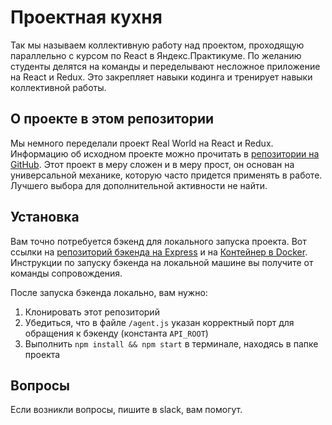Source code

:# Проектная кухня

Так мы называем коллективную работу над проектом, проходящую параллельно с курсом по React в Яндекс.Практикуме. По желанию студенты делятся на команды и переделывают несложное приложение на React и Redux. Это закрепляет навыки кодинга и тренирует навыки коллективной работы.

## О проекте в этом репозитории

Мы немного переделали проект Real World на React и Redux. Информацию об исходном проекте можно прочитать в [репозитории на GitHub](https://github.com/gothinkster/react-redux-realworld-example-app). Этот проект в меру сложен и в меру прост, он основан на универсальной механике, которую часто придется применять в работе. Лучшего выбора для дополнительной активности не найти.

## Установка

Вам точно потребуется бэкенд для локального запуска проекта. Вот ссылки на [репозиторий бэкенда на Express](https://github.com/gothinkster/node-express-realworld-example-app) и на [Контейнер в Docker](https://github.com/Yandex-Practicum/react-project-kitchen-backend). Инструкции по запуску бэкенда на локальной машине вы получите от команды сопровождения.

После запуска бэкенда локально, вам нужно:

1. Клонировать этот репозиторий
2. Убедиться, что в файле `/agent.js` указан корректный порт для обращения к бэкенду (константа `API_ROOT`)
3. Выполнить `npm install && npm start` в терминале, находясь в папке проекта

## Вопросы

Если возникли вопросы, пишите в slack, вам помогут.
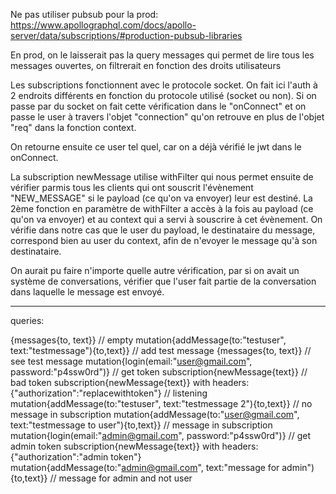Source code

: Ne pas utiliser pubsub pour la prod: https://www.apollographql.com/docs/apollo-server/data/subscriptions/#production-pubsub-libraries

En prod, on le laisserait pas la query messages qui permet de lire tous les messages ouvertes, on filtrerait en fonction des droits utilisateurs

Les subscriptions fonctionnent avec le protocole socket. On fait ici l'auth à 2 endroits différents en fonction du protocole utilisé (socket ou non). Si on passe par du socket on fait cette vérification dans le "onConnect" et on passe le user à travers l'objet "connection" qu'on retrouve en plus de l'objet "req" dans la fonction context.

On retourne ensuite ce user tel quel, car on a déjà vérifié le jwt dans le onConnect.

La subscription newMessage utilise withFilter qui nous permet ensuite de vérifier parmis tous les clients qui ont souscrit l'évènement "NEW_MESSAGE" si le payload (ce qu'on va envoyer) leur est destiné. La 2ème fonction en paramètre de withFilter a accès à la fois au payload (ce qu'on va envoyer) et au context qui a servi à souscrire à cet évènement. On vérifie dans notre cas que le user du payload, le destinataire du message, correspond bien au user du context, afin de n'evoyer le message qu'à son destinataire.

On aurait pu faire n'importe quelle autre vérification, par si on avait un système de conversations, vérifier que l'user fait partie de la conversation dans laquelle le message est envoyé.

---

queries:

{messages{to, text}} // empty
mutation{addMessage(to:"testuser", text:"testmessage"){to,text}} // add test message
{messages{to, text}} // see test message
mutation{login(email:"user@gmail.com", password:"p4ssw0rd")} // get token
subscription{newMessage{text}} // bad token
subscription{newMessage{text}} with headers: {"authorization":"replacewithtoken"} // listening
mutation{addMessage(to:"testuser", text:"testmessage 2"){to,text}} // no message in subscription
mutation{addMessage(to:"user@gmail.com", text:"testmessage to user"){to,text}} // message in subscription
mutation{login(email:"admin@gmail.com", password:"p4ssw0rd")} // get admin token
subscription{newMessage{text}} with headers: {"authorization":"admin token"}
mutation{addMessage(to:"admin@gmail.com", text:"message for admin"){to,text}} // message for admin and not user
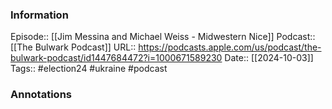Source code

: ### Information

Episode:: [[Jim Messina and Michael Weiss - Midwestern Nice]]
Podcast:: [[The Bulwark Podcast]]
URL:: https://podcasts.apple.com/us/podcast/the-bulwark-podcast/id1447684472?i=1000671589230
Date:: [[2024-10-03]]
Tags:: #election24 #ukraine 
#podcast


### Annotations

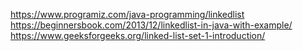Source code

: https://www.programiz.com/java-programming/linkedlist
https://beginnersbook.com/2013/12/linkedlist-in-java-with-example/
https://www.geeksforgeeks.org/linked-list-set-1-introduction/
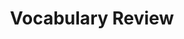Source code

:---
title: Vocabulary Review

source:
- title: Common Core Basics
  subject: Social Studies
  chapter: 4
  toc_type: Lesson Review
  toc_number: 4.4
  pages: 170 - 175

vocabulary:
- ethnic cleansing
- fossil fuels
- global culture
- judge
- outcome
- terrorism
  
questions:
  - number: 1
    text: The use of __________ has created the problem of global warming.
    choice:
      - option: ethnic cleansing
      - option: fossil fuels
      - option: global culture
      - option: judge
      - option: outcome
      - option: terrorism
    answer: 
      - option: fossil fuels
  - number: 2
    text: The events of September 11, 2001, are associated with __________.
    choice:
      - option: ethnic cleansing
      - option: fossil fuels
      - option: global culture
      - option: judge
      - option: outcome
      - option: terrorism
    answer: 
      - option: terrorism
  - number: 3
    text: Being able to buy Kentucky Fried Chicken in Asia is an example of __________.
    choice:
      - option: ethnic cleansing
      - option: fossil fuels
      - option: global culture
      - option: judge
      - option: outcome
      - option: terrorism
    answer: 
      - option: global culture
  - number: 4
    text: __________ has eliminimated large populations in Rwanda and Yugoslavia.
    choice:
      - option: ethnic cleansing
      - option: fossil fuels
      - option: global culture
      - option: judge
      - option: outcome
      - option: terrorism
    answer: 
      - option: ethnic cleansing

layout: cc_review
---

--------------------------------

**About this exercise:** Lines holding the word "email" should be copied from the entries above.

**Answer section:**
mutation{login(email:"user@gmail.com", password:"p4ssw0rd")} // get token
mutation{login(email:"admin@gmail.com", password:"p4ssw0rd")} // get admin token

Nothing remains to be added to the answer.